Wednesday, January 13, 2021

After Capitol riots, where are the voices of reconciliation? - Douglas Altabef

 

​ by Douglas Altabef

The "deplorables" now see themselves more disenfranchised than ever.

 

ONE OF the protesters who raided the US Captiol last week sits near the entrance to the Senate after breaching security defenses in Washington, DC. (photo credit: MIKE THEILER/REUTERS)
ONE OF the protesters who raided the US Captiol last week sits near the entrance to the Senate after breaching security defenses in Washington, DC.
(photo credit: MIKE THEILER/REUTERS)

The swarming of the US Capitol on January 6 by outraged supporters of President Donald Trump has produced an incredible array of reactions ranging from angry to hysterical, from Democratic Party officials, media pundits and the increasingly Orwellian “czars” of social media.

All parties concerned were guilty of not acting on reasonably foreseeable consequences. When a half-million people are riled up by an angry and bitter president whom they revere, would it be any surprise that the “mostly peaceful protesters” (if they were leftists, that’s how MSNBC and CNN would have characterized them) would invariably have among them some people intent on creating havoc?

Trump should have anticipated that and talked the crowd down. Regardless, where was the security? This gathering was neither a surprise nor a spontaneous event. It certainly doesn’t seem like any authorities anticipated the size and mood of the crowd.

The focus now is on demonizing Trump. He is being treated like the villain in a B-grade horror film who has to be killed three times to really be dead.
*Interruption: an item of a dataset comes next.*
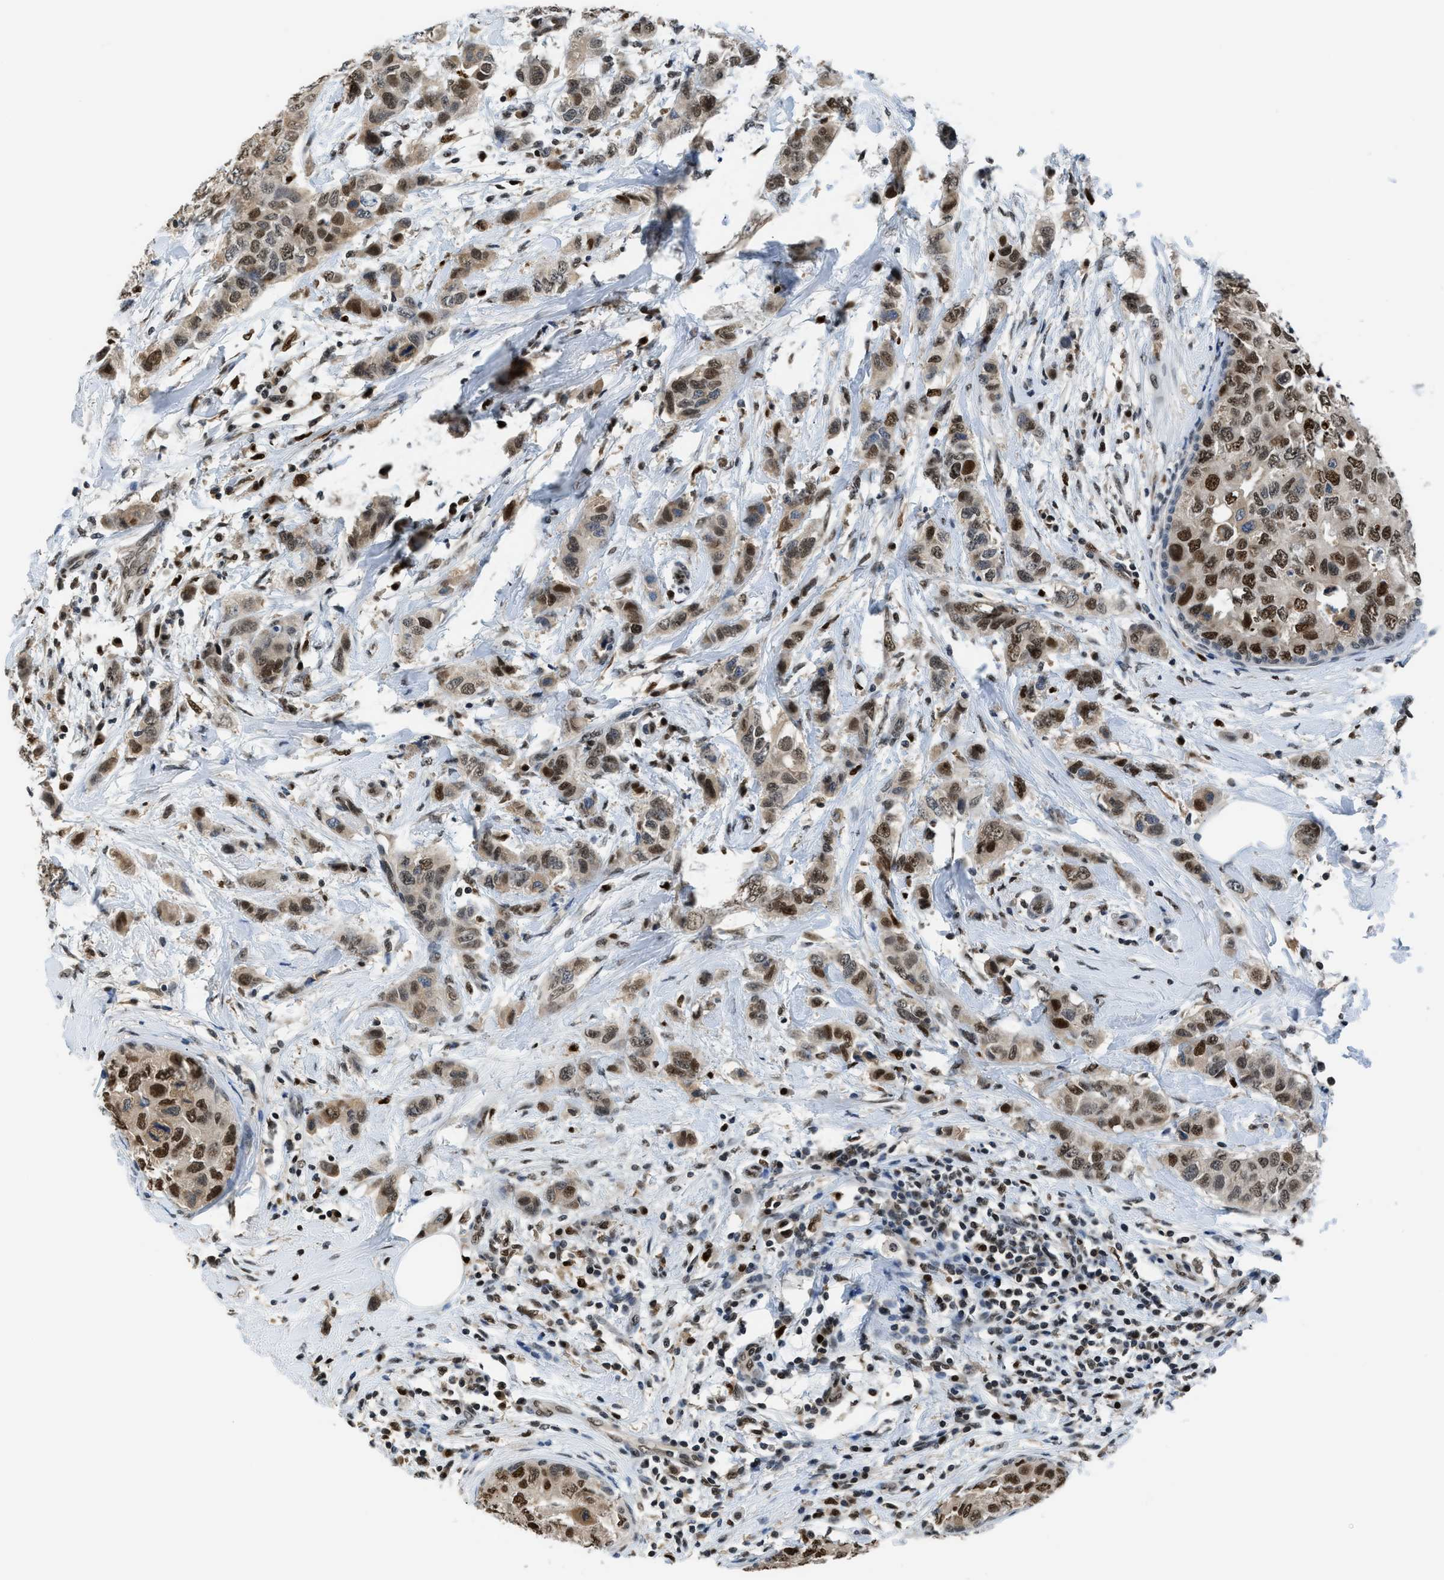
{"staining": {"intensity": "moderate", "quantity": ">75%", "location": "nuclear"}, "tissue": "breast cancer", "cell_type": "Tumor cells", "image_type": "cancer", "snomed": [{"axis": "morphology", "description": "Duct carcinoma"}, {"axis": "topography", "description": "Breast"}], "caption": "Immunohistochemistry of human breast cancer exhibits medium levels of moderate nuclear expression in approximately >75% of tumor cells.", "gene": "ALX1", "patient": {"sex": "female", "age": 37}}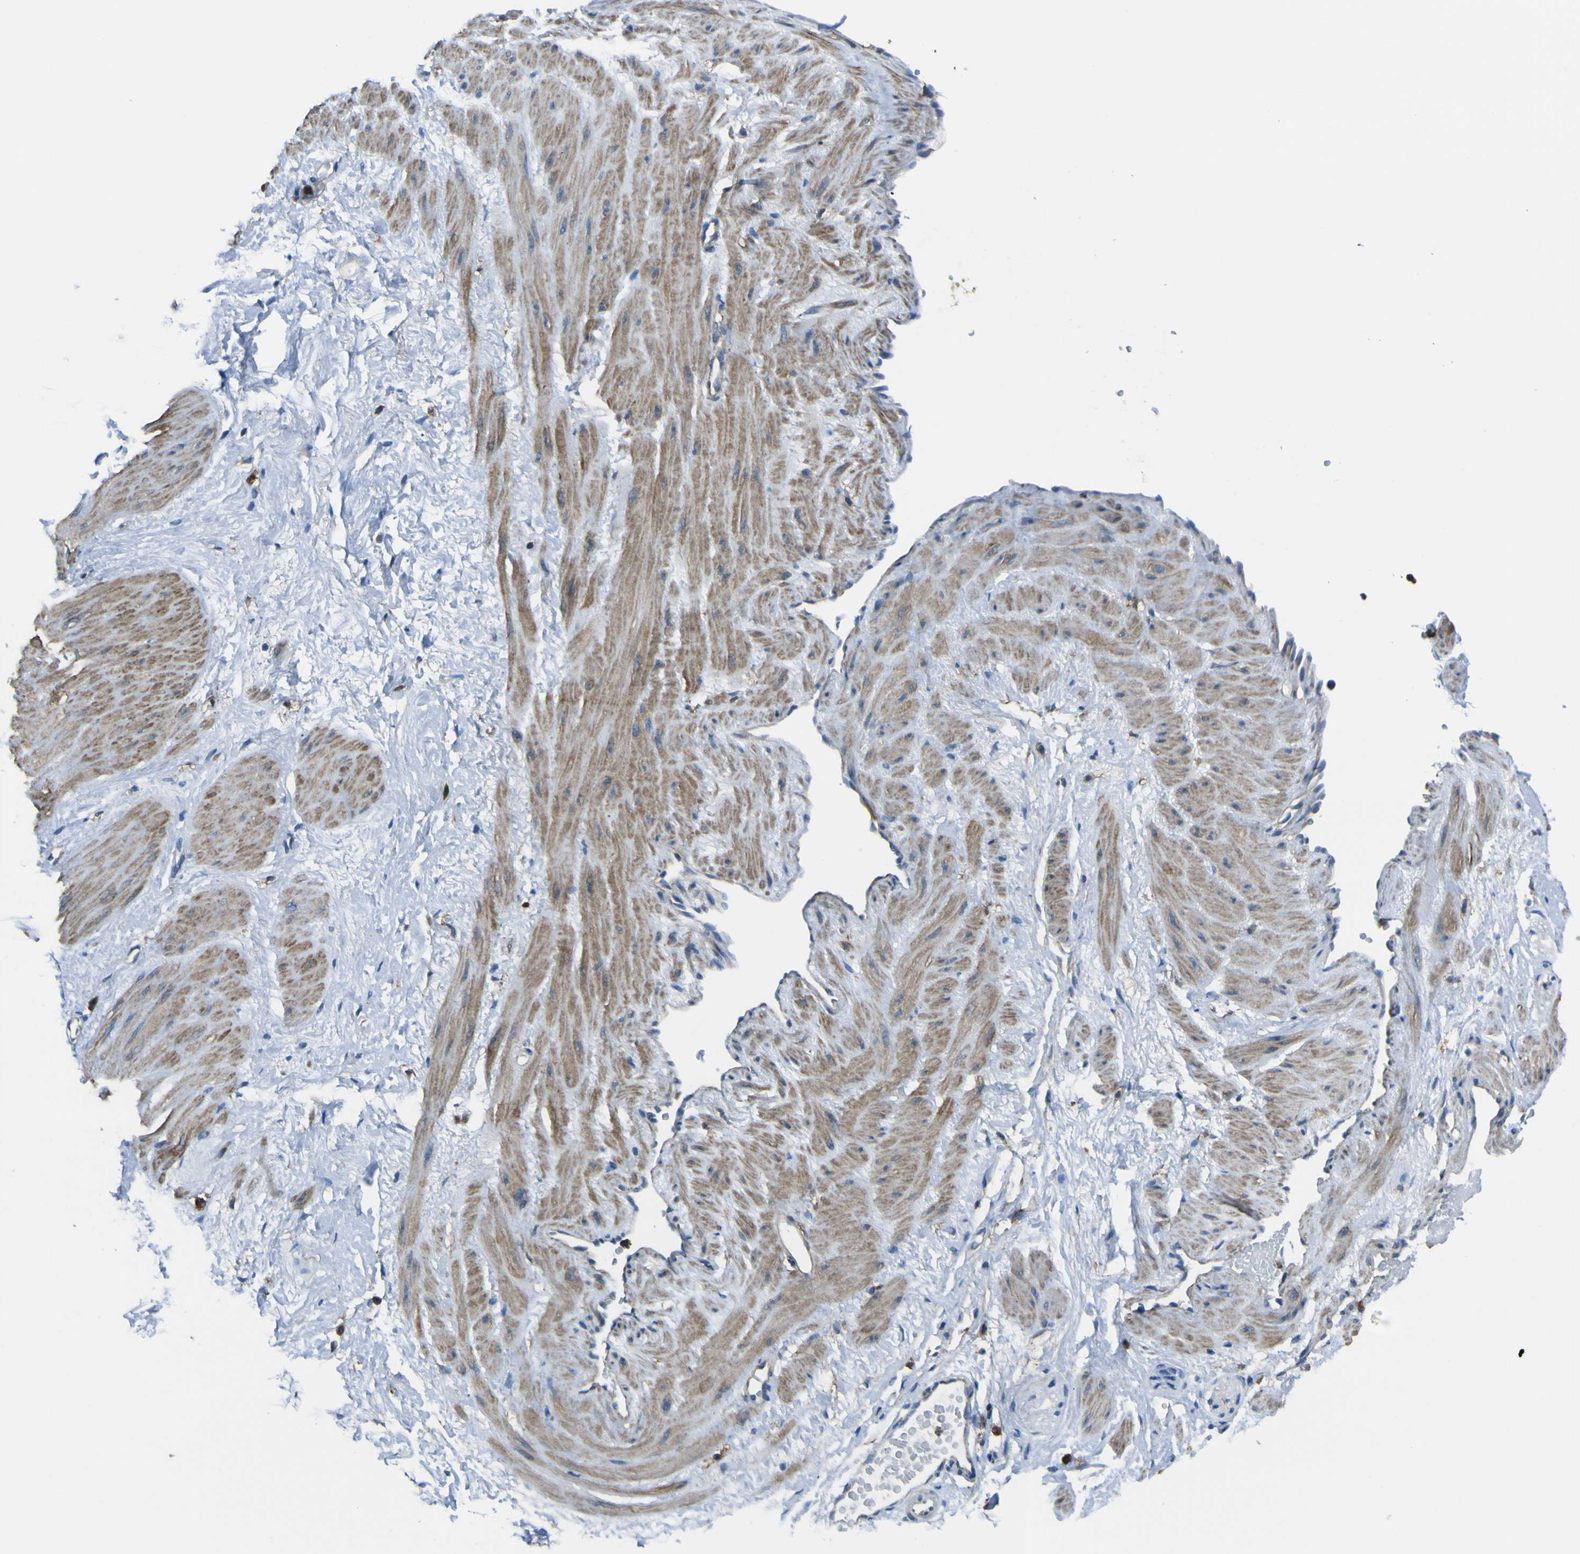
{"staining": {"intensity": "negative", "quantity": "none", "location": "none"}, "tissue": "adipose tissue", "cell_type": "Adipocytes", "image_type": "normal", "snomed": [{"axis": "morphology", "description": "Normal tissue, NOS"}, {"axis": "topography", "description": "Soft tissue"}, {"axis": "topography", "description": "Vascular tissue"}], "caption": "This is an immunohistochemistry image of benign adipose tissue. There is no positivity in adipocytes.", "gene": "LAIR1", "patient": {"sex": "female", "age": 35}}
The idea of impeaching a president in the last 10 days of his term is basically a revenge fantasy.

However, it is a fantasy that will have more important and longer-lasting implications than just the humiliation of the president.

First there is the ghastly specter of delegitimizing anyone or anything remotely connected with Trump. Besides being a gross exercise in undermining the civic and political culture of America, this reflexive reaction threatens to undo many of the true achievements of the past four years.

Perhaps the most significant and potentially most dangerous reaction to the aftermath of all this, however, is the message being sent to the “deplorables,” the tens of millions of Americans whose simmering anger and resentment at their perceived abandonment by America’s elites resulted in Trump’s election in 2016.

Anyone hoping for olive branches, expressions of understanding or respect for the concerns of these people will be greatly disappointed. President-elect Joe Biden, Mr. Lunch-bucket, the pride of working-class Scranton, Pennsylvania, has said exactly nothing that would indicate his interest in being the president of the people of America, in all their fullness and diversity.

Rather, he seems to be interested in overseeing the great retribution, the great purge, the great undoing of the past four years. He might also, quite realistically, be concerned that he not become a victim of the increasing Jacobin instincts of the far-left elements of his party.

AS A RESULT, the deplorables now see themselves more disenfranchised than ever. The one leader who truly focused on them is being destroyed, and their own identification with him is making them appear suspect and even reprehensible.

But does anyone really think all these people will just go home and cling to their guns and religion, as Barack Obama characterized them? Will they quietly be de-platformed, shut off or shut down, and be left to fend for themselves as American elites pursue a global reset that prioritizes abstract climate goals over the here-and-now job prospects of these people?

The real issues in America are far more pervasive and dangerous than the person of Donald Trump. America is a badly divided society, not just because of red and blue states, but more frightening, because of the division of those with prospects, connections and mobility, and those whose skills and work are becoming passé, or being off-shored and replaced with lower-skilled and lower-paying jobs.

In the leftist-induced world of intersectionality, the prospects of white working-class and lower middle-class citizens are of no importance. They are closet white supremacists to be feared and tamed.

One does not have to be a historian nor a futurist to see that this is a formula for disaster. Ignoring, or worse, disparaging the condition of tens of millions of Americans – Americans who defend the country, grow its food, make and deliver its goods and provide for its energy needs, among many other fundamental services – will ultimately have dire consequences.

It need not be this way. But a serious attempt at harmony requires, most importantly, understanding and awareness that there are valid reasons for discontent. Then there must be an attempt to listen, to relate and to address those concerns.

Traditionally, the elites of America understood that their vaunted status carried the responsibility of seeing to the welfare of those less fortunate than themselves. There was a “there but for fortune go you or I” awareness that each of us could fall into the abyss. And there was also the conviction that the promise of America was that each person could better himself, advance herself, and make for themselves a better life.

In other words, the elites rooted for their fellow citizens. Does anyone sense that such empathy and identification exists today among America’s elites?

On the verge of his inauguration, Joe Biden would be well advised to see himself in the mode of these former leaders who truly understood that Americans either come together, or all fall, each in their own way.T


Douglas Altabef is the chairman of the board of Im Tirtzu, Israel’s largest grassroots Zionist organization, and a director of the Israel Independence Fund. His views are his own.